As the 2020-21 domestic football season came to an end, there was almost a sense of a new beginning. After more than 14 months, fans were finally welcomed back into UK stadiums, albeit in a limited capacity. As UK restrictions begin to ease further, the possibility of a return to ‘normal’ feels less remote. With that, it’s tempting to imagine a utopia of packed stadiums with walls of noise from passionate fans.
The question is, will imagination match reality?
Consumer confidence is strong, with 97 per cent of respondents to a recent UK Sport survey suggesting they will attend live events again. The challenge for sports organisations is to transform this fan sentiment into revenue. As fans, the pandemic has fostered feelings of FOMO – the fear of missing out. However, as restrictions ease and consumer spend is directed towards experiences rather than products, sport will see stiff competition from many sectors of the leisure industry.
In fact, data from Morning Consult suggests that excitement levels for attending sporting events falls behind other activities such as attending a concert, visiting a museum and going to the cinema (Oracle). The pent-up demand driven by FOMO will present rights-holders with a fear of their own with a subtly different acronym – ‘FOMA – The Fear of Missing Attendance’.
Covid-19 has not only decimated sporting revenues, it has exposed the over reliance on traditional revenue streams. Global sports rights have declined by around 15 per cent since 2018 (Financial Times) and Simon Green, head of BT Sport, believes Covid-19 will only accelerate the decrease. As ticketing revenues return to balance sheets, maximising them will lay the foundations of the sport’s financial recovery and, if done correctly, could offset some of the broadcast shortfall.
Despite strong market signals, it is not simply a case of build it and they will come. Pre-pandemic, nearly a quarter of stadium capacity went unsold across the top seven European football leagues, amounting to £850m in unrealised revenue across the league season alone (Transfermarkt, 2020). That doesn’t even account for secondary spend – merchandise, food and drinks – an area where the UK falters behind other international markets. Average UK secondary spend is 2.5 times lower than in the US for instance, and lags behind European rival leagues (Oracle). As the turnstiles re-open, the entire sporting ecosystem cannot afford for that potential revenue to go unrealised.
Clearly, every unfilled seat in a venue is lost revenue, but this is about more than simply top-line attendance figures. It is about making subtle adjustments to the fan experience so that live sport is top fans’ minds when it comes to what they will spend their hard-earned money on.
With unprecedented levels of customer demand and confidence, and live events returning, we’ve evolved and simplified our approach to ticketing and matchday marketing so that clubs and rights-holders avoid FOMA and maximise revenues across tickets, in-stadia spend, and retail.
Five steps to avoid FOMA
1.Understand your audience – they are your most valuable asset
The amount of data available to sports organisations to enhance the value of their audience has never been richer. Tapping into these accessible data points builds reliable audience segments that can personalise the customer experience and increase the likelihood of conversion.

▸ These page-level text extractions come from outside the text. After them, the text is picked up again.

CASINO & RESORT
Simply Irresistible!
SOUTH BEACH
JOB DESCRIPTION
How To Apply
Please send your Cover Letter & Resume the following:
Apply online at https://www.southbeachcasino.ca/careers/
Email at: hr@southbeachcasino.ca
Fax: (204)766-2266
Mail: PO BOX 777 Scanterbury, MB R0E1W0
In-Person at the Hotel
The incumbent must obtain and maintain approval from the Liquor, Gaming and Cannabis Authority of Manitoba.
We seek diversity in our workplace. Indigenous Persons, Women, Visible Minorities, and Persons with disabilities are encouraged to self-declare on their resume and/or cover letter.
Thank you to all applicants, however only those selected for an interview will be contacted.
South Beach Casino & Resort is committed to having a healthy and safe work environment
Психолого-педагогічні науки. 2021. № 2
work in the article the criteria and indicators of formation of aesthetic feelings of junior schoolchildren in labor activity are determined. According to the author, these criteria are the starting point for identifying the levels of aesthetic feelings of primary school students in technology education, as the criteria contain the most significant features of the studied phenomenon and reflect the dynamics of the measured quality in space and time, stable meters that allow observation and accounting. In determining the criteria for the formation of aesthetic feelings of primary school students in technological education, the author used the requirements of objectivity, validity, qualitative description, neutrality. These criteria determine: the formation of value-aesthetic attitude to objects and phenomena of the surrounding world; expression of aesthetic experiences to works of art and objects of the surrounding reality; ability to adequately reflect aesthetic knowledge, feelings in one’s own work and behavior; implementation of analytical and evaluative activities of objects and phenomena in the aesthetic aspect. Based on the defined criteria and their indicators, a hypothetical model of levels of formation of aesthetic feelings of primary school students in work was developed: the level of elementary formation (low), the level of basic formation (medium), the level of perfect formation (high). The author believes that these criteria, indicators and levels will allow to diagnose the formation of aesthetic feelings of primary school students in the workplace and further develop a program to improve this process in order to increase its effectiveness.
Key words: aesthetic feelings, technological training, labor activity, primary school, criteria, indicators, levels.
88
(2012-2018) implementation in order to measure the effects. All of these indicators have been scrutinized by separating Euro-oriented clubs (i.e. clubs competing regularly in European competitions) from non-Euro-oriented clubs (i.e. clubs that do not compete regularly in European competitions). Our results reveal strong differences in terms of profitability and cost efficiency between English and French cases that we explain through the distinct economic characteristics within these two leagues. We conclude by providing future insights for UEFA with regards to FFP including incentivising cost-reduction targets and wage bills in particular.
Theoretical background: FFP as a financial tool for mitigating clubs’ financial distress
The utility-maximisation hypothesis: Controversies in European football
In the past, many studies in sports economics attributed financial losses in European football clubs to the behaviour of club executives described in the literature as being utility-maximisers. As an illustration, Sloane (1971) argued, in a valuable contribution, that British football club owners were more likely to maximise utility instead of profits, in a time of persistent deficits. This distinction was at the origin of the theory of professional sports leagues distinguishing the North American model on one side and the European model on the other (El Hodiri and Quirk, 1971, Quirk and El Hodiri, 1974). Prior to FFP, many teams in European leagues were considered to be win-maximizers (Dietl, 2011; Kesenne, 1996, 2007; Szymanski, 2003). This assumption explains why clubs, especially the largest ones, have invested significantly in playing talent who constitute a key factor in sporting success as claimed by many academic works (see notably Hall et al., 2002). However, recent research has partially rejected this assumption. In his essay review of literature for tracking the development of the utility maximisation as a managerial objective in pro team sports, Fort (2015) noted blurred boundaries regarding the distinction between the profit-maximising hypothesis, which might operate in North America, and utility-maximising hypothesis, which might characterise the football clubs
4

2. Audience engagement = revenue
Our benchmarking suggests that engaged audiences (someone who engages with your brand and content) are twice as likely to purchase a product or service – and spend twice as much money than an unengaged audience.
Thus, to increase revenues, organisations must first focus on audience development. Furthermore, by considering audience interests outside of sport, organisations can open up a plethora of opportunities for audience expansion.
3. Get creative with marketing biology
When creating content and messaging, we utilise the ‘marketing biology’ approach. Marketing biology is a data-driven approach to creativity that allows organisations to communicate both with emotive and rationale-based creative messaging. Tap into the emotion and drama that is only experienced by live sporting events, whilst also ensuring your messages speak to the barriers and concerns fans may have related to Covid and mass-gatherings.
4. The diamonds are in the data
The more activity organisations run, the more they learn. By monitoring behaviour across each stage of the customer journey, you can profile consumers and discover trends which can be used to attract new customers. Moreover, any non-converted consumers enter into what is known as the remarketing process – allowing for personalised remarketing strategies that ensure no potential customers fall through the cracks.
5. Be empathetic and patient – this is a new world
The return of fans back into stadiums is something that we are all patiently waiting for – for some, desperately waiting for. We’ve had a lot of time to plan to avoid FOMA and with pent-up demand and consumer expectations certainly rising as Covid restrictions are easing, there is a job to do across the industry to ensure that expectations are managed. So, whether for demand generation or customer retention, marketing must cater to all with empathy and patience.
A chance to evolve
The recent return of fans to football stadiums in the UK was a reminder that packed stadiums, passionate fans and shared live experiences are what makes sport magical.
However, maximising live attendance is more than just the special moments – it is a business imperative.
The return of crowds cannot be a return to the previous approach to live events. It is an opportunity to evolve your marketing approach to adapt to the new behaviours of your customers. For those that do, the impact will not only be felt in the stands, but also on the balance sheet.
Luca Massaro is CEO of performance marketing agency WePlay.